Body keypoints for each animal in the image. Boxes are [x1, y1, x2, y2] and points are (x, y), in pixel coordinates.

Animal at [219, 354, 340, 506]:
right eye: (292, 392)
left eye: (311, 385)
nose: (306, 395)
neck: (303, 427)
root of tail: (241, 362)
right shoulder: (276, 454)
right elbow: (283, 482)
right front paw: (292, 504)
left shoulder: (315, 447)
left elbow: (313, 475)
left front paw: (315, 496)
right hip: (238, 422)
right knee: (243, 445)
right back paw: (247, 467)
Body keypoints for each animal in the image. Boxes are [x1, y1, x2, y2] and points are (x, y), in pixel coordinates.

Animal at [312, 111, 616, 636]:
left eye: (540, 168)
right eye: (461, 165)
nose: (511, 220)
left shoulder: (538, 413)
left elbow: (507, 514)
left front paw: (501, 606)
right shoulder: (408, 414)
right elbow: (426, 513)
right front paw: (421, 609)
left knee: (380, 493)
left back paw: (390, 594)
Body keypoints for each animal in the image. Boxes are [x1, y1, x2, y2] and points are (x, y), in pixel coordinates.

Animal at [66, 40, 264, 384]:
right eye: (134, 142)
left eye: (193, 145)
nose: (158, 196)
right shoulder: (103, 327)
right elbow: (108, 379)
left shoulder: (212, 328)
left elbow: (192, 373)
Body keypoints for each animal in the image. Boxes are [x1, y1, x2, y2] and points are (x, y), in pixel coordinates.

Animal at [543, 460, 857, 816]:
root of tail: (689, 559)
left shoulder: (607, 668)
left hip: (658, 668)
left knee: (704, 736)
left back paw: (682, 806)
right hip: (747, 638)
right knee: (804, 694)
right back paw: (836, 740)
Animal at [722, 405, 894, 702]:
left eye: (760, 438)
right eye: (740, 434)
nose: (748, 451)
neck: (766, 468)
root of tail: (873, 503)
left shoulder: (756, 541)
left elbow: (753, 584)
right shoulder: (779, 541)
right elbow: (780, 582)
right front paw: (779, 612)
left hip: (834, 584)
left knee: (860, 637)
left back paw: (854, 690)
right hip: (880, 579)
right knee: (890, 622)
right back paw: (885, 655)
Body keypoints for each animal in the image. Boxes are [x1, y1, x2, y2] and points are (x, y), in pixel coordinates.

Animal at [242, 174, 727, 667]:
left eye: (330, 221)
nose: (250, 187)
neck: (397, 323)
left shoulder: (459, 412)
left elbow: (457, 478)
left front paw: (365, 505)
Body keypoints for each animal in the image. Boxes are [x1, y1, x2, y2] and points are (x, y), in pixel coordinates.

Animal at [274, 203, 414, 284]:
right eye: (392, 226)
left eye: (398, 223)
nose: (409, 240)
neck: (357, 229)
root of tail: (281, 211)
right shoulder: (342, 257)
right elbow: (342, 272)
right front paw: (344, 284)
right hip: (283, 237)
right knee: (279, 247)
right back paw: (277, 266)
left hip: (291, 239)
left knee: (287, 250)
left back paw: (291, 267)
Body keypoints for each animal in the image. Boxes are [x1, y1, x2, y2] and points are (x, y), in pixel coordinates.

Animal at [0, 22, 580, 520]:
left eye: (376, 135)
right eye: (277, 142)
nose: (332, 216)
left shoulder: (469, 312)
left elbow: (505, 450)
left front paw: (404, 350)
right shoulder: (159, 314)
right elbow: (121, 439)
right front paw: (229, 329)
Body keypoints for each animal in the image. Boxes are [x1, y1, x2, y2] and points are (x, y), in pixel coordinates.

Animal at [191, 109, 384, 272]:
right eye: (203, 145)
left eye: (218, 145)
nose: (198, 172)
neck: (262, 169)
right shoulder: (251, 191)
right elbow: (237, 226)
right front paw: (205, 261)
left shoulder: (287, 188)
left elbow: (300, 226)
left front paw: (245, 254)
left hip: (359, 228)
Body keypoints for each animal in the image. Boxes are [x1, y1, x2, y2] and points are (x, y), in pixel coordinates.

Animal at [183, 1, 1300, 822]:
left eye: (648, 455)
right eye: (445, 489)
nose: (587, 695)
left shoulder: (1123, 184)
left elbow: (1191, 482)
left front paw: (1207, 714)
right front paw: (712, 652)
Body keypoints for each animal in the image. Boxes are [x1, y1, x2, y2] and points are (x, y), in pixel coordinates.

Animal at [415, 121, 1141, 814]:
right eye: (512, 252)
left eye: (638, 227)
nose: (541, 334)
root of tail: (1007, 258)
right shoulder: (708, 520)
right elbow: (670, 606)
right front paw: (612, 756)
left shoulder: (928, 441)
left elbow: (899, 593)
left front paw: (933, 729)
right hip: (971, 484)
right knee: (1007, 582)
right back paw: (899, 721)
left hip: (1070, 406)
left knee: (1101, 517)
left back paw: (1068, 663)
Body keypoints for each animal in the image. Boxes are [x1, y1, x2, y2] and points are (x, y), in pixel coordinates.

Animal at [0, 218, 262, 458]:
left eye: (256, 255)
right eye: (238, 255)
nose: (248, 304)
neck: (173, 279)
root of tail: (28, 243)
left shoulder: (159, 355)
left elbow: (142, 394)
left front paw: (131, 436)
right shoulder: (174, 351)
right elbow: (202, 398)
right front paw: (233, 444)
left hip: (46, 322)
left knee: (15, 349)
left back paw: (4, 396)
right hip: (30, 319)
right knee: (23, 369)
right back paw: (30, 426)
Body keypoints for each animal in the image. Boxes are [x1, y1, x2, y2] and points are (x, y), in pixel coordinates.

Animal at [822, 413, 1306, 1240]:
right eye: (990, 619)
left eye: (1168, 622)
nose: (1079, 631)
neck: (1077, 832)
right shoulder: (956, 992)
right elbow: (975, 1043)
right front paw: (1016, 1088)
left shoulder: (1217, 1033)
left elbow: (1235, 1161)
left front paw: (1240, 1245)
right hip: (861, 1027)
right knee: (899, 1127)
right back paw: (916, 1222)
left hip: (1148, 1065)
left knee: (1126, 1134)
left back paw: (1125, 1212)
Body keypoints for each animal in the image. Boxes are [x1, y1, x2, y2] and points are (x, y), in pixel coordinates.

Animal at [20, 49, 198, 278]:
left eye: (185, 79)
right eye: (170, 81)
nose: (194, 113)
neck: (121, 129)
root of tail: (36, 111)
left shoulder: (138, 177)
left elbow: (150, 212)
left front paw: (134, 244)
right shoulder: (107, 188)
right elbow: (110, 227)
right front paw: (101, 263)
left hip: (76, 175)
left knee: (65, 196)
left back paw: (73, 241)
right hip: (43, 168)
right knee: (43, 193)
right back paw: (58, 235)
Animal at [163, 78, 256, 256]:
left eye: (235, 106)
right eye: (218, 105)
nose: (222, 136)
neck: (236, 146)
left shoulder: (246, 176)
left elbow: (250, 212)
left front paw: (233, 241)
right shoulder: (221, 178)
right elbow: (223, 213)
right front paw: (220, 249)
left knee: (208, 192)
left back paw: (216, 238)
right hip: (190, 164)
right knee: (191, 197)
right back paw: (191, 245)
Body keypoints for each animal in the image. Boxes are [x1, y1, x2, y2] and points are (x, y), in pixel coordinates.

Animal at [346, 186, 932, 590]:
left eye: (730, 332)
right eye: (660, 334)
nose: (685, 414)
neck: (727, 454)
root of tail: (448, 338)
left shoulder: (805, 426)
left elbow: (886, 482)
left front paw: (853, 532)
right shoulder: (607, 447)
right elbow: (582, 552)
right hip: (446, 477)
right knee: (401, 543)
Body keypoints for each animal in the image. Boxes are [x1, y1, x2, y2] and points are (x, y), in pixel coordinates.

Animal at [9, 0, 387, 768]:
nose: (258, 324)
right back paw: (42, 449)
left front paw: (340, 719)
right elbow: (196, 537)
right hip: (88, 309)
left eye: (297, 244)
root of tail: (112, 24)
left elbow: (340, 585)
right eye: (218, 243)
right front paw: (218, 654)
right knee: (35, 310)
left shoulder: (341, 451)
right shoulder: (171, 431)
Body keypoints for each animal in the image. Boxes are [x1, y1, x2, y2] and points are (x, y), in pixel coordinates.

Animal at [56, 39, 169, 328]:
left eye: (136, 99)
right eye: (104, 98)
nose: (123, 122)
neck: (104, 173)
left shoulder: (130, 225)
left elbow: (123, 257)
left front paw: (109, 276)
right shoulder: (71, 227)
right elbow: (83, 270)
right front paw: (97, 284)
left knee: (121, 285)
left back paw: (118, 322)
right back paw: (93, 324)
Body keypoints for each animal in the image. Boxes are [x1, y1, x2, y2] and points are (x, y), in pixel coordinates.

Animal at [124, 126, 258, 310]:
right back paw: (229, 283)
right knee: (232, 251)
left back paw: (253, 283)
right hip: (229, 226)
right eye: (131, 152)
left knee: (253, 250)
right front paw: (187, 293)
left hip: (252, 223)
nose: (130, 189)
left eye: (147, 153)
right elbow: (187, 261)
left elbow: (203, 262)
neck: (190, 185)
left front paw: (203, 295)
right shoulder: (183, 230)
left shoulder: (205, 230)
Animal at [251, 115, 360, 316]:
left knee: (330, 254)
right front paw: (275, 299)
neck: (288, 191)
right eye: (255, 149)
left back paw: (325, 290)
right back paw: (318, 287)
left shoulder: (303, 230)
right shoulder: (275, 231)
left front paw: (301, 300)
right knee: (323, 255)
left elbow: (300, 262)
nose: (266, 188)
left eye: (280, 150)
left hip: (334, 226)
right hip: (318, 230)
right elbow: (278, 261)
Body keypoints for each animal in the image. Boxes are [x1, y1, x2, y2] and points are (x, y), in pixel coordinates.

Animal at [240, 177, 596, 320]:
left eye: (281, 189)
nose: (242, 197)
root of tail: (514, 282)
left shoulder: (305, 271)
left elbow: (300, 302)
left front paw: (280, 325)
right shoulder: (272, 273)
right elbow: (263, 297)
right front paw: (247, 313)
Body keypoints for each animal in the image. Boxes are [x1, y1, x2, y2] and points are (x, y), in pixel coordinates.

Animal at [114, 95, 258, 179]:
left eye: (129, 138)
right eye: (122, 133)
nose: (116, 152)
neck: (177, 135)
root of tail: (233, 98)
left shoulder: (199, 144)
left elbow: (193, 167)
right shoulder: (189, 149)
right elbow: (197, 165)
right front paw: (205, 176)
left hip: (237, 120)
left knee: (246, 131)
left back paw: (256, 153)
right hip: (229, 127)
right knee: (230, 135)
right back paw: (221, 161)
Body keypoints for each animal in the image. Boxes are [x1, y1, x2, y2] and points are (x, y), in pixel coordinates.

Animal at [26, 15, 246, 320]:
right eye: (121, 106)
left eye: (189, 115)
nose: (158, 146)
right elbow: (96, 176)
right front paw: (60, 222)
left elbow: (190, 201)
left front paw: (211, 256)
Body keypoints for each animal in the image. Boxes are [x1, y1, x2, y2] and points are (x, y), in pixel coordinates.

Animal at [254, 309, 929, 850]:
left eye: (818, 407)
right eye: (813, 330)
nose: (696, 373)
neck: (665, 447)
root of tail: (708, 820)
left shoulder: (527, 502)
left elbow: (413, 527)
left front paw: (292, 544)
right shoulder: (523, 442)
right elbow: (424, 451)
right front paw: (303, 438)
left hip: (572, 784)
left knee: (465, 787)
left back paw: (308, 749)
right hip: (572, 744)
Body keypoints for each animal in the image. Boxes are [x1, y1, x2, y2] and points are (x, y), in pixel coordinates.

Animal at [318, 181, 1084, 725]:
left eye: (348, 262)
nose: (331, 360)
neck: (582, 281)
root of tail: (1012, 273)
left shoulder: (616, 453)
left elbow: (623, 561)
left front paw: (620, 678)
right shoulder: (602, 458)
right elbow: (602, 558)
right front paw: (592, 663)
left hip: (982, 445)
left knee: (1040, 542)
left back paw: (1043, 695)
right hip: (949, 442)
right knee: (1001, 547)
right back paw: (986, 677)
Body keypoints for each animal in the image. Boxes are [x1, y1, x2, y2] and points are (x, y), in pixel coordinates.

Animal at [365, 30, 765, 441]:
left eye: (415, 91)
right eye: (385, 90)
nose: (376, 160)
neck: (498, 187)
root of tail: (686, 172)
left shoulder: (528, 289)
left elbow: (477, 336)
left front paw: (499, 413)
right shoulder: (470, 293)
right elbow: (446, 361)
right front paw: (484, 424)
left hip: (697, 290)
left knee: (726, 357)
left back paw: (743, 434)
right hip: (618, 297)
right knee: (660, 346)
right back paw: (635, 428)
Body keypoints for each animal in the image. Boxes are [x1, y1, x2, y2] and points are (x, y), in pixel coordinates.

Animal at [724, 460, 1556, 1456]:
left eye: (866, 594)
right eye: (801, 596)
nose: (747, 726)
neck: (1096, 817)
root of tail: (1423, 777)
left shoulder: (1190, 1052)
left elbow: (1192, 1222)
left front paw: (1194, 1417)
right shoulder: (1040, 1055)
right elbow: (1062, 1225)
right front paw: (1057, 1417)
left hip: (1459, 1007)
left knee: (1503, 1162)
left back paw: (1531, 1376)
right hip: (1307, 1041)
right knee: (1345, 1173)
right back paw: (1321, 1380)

::::

◆ **Aim of the exercise**
Reproduce exactly, and only, the part of the listing above that begins at the line with "left shoulder: (205, 230)" and goes on through the line with "left front paw: (301, 300)".

◆ **Written reply**
left shoulder: (205, 230)
Animal at [251, 115, 360, 316]:
left knee: (330, 254)
right front paw: (275, 299)
neck: (288, 191)
right eye: (255, 149)
left back paw: (325, 290)
right back paw: (318, 287)
left shoulder: (303, 230)
right shoulder: (275, 231)
left front paw: (301, 300)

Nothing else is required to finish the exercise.